BEGIN Information given

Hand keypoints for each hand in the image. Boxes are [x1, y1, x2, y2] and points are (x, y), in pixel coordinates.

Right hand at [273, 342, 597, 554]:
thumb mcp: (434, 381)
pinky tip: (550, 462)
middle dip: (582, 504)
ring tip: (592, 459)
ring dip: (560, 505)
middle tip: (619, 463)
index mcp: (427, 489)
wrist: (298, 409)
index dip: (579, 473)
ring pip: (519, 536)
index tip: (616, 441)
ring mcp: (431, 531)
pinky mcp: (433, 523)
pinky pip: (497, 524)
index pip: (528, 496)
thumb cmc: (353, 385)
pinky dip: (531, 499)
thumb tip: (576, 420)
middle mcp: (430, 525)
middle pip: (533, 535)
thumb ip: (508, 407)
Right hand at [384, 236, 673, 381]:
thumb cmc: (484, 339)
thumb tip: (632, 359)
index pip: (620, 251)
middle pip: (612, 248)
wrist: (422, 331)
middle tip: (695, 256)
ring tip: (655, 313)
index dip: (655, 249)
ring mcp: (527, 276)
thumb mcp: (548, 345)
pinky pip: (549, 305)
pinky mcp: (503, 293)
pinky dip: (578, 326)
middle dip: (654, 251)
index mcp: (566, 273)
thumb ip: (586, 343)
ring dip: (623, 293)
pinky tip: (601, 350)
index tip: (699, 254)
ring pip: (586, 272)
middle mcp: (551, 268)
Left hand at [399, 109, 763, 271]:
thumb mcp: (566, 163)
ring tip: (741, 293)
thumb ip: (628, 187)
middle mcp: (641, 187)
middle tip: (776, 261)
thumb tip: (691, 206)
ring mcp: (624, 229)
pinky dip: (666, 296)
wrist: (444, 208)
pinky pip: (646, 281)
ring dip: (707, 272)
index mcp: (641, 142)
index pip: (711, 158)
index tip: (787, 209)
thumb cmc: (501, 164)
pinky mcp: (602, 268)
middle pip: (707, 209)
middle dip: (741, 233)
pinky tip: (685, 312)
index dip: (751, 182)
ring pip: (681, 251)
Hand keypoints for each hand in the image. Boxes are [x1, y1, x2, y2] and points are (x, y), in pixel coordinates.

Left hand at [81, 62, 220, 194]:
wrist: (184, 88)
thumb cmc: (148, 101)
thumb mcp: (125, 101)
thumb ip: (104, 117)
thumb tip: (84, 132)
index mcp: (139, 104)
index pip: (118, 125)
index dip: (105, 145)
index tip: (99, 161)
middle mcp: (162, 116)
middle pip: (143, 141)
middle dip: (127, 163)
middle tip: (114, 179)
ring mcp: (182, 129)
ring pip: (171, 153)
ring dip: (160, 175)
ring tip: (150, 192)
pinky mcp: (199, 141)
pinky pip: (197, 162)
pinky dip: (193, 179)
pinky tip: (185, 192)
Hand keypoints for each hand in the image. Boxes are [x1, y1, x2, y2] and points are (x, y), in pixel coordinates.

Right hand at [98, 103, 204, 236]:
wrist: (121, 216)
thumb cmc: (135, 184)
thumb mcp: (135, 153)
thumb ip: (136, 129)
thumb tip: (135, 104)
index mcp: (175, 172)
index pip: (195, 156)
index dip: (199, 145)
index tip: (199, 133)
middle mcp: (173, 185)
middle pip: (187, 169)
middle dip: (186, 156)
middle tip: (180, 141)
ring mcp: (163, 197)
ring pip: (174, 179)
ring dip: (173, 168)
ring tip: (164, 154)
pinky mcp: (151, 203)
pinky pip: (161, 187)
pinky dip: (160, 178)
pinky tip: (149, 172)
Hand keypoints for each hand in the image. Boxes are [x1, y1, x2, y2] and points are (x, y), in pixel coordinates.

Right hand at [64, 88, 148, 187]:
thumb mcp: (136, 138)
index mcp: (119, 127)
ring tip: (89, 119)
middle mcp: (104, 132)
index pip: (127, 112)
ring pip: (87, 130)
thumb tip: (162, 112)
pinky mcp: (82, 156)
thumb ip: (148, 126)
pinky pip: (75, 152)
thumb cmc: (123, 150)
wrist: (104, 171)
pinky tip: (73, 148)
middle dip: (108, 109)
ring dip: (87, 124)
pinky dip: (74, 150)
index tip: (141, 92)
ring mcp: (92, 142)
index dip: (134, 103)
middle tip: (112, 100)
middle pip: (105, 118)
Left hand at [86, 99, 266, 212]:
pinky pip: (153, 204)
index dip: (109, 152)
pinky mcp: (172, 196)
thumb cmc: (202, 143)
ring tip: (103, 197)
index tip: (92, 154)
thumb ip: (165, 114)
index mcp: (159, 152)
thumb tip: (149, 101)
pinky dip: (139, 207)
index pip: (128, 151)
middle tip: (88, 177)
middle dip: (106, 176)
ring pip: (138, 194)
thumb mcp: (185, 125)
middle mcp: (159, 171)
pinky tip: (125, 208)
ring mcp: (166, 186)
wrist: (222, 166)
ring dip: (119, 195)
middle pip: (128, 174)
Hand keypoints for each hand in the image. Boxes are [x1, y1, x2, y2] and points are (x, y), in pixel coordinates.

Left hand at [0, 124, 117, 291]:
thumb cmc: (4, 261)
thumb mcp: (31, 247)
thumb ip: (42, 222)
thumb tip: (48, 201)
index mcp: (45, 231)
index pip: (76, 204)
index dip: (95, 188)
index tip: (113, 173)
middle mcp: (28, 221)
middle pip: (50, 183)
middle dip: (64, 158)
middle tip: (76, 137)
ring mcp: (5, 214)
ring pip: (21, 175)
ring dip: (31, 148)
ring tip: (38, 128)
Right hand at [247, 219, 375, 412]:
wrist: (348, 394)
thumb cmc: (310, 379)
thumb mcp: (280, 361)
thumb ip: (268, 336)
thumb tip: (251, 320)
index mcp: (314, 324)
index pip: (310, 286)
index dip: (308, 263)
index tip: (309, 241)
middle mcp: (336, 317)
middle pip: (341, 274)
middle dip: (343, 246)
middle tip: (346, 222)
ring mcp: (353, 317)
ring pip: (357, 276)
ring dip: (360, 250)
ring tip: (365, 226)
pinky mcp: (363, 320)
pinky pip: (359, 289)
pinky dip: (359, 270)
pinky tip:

END Information given

- **What you will do**
Retype every record above exactly as it appears.

- **Answer to this problem**
Hand keypoints for each hand in the image. Boxes are [x1, y1, x2, y2] and points are (x, y), in pixel coordinates.

Right hand at [273, 342, 597, 554]:
thumb mcp: (434, 381)
pinky tip: (550, 462)
middle dip: (582, 504)
ring tip: (592, 459)
ring dip: (560, 505)
middle tip: (619, 463)
index mcp: (427, 489)
wrist: (298, 409)
index dip: (579, 473)
ring pip: (519, 536)
index tip: (616, 441)
ring mcp: (431, 531)
pinky mcp: (433, 523)
pinky pip: (497, 524)
index pip: (528, 496)
thumb cmc: (353, 385)
pinky dip: (531, 499)
thumb tip: (576, 420)
middle mcp: (430, 525)
middle pip: (533, 535)
thumb ip: (508, 407)
Right hand at [384, 236, 673, 381]:
thumb cmc: (484, 339)
thumb tip: (632, 359)
index pip: (620, 251)
middle pip: (612, 248)
wrist: (422, 331)
middle tip: (695, 256)
ring tip: (655, 313)
index dip: (655, 249)
ring mcp: (527, 276)
thumb mcp: (548, 345)
pinky pip: (549, 305)
pinky mcp: (503, 293)
pinky dip: (578, 326)
middle dip: (654, 251)
index mcp: (566, 273)
thumb ip: (586, 343)
ring dip: (623, 293)
pinky tip: (601, 350)
index tip: (699, 254)
ring pip: (586, 272)
middle mcp: (551, 268)
Left hand at [399, 109, 763, 271]:
thumb mcp: (566, 163)
ring tip: (741, 293)
thumb ip: (628, 187)
middle mcp: (641, 187)
middle tip: (776, 261)
thumb tip: (691, 206)
ring mcp: (624, 229)
pinky dip: (666, 296)
wrist: (444, 208)
pinky pip: (646, 281)
ring dip: (707, 272)
index mcp: (641, 142)
index pip: (711, 158)
index tip: (787, 209)
thumb cmc: (501, 164)
pinky mcp: (602, 268)
middle pip: (707, 209)
middle dip: (741, 233)
pinky tip: (685, 312)
index dip: (751, 182)
ring pip: (681, 251)
Hand keypoints for each hand in the image. Boxes are [x1, y1, x2, y2] and points are (x, y), in pixel coordinates.

Left hand at [81, 62, 220, 194]:
wrist: (184, 88)
thumb cmc: (148, 101)
thumb mcp: (125, 101)
thumb ip: (104, 117)
thumb tip: (84, 132)
index mcp: (139, 104)
index pip: (118, 125)
index dip: (105, 145)
index tip: (99, 161)
middle mcp: (162, 116)
middle pip: (143, 141)
middle dip: (127, 163)
middle tip: (114, 179)
ring mcp: (182, 129)
ring pip: (171, 153)
ring dip: (160, 175)
ring tip: (150, 192)
pinky mcp: (199, 141)
pinky pip: (197, 162)
pinky dip: (193, 179)
pinky tip: (185, 192)
Hand keypoints for each hand in the image. Boxes are [x1, y1, x2, y2] and points are (x, y), in pixel coordinates.

Right hand at [98, 103, 204, 236]:
wrist: (121, 216)
thumb cmc: (135, 184)
thumb mcp: (135, 153)
thumb ip: (136, 129)
thumb tip: (135, 104)
index mcp: (175, 172)
index pip: (195, 156)
index dip: (199, 145)
index tip: (199, 133)
middle mcp: (173, 185)
middle pip: (187, 169)
middle dip: (186, 156)
middle tip: (180, 141)
ring mcp: (163, 197)
ring pip: (174, 179)
ring dip: (173, 168)
ring tip: (164, 154)
pinky mcp: (151, 203)
pinky pip: (161, 187)
pinky dip: (160, 178)
pinky tip: (149, 172)
Hand keypoints for each hand in the image. Boxes are [x1, y1, x2, y2] and points are (x, y), in pixel coordinates.

Right hand at [64, 88, 148, 187]:
thumb mcp: (136, 138)
index mcp: (119, 127)
ring tip: (89, 119)
middle mcp: (104, 132)
index pip: (127, 112)
ring pip: (87, 130)
thumb tip: (162, 112)
pinky mcp: (82, 156)
thumb ip: (148, 126)
pinky pip: (75, 152)
thumb cmc: (123, 150)
wrist: (104, 171)
pinky tip: (73, 148)
middle dip: (108, 109)
ring dip: (87, 124)
pinky dip: (74, 150)
index tip: (141, 92)
ring mcp: (92, 142)
index dip: (134, 103)
middle tip: (112, 100)
middle pip: (105, 118)
Left hand at [86, 99, 266, 212]:
pinky pip: (153, 204)
index dip: (109, 152)
pinky mcp: (172, 196)
thumb cmc: (202, 143)
ring tip: (103, 197)
index tip: (92, 154)
thumb ip: (165, 114)
index mcp: (159, 152)
thumb tip: (149, 101)
pinky dip: (139, 207)
index pip: (128, 151)
middle tip: (88, 177)
middle dip: (106, 176)
ring pip: (138, 194)
thumb mcp: (185, 125)
middle mcp: (159, 171)
pinky tip: (125, 208)
ring mcp: (166, 186)
wrist: (222, 166)
ring dip: (119, 195)
middle pip: (128, 174)
Hand keypoints for each hand in the image. Boxes are [x1, y1, x2, y2] and points are (x, y), in pixel coordinates.

Left hand at [0, 124, 117, 291]:
thumb cmc: (4, 261)
thumb mcp: (31, 247)
thumb ip: (42, 222)
thumb tip: (48, 201)
index mcp: (45, 231)
index pip: (76, 204)
index dip: (95, 188)
index tip: (113, 173)
middle mcp: (28, 221)
middle pip: (50, 183)
middle dip: (64, 158)
middle tip: (76, 137)
ring mcp: (5, 214)
ring pip: (21, 175)
ring dip: (31, 148)
ring tip: (38, 128)
Right hand at [247, 219, 375, 412]:
wrist: (348, 394)
thumb cmc: (310, 379)
thumb mcp: (280, 361)
thumb ip: (268, 336)
thumb tip: (251, 320)
index mcp: (314, 324)
index pip: (310, 286)
index dip: (308, 263)
index tip: (309, 241)
middle mcp: (336, 317)
middle pip: (341, 274)
middle dip: (343, 246)
middle tip: (346, 222)
ring mcp: (353, 317)
ring pip: (357, 276)
ring dip: (360, 250)
ring tip: (365, 226)
pinky mcp: (363, 320)
pinky pip: (359, 289)
pinky dip: (359, 270)
pinky tip:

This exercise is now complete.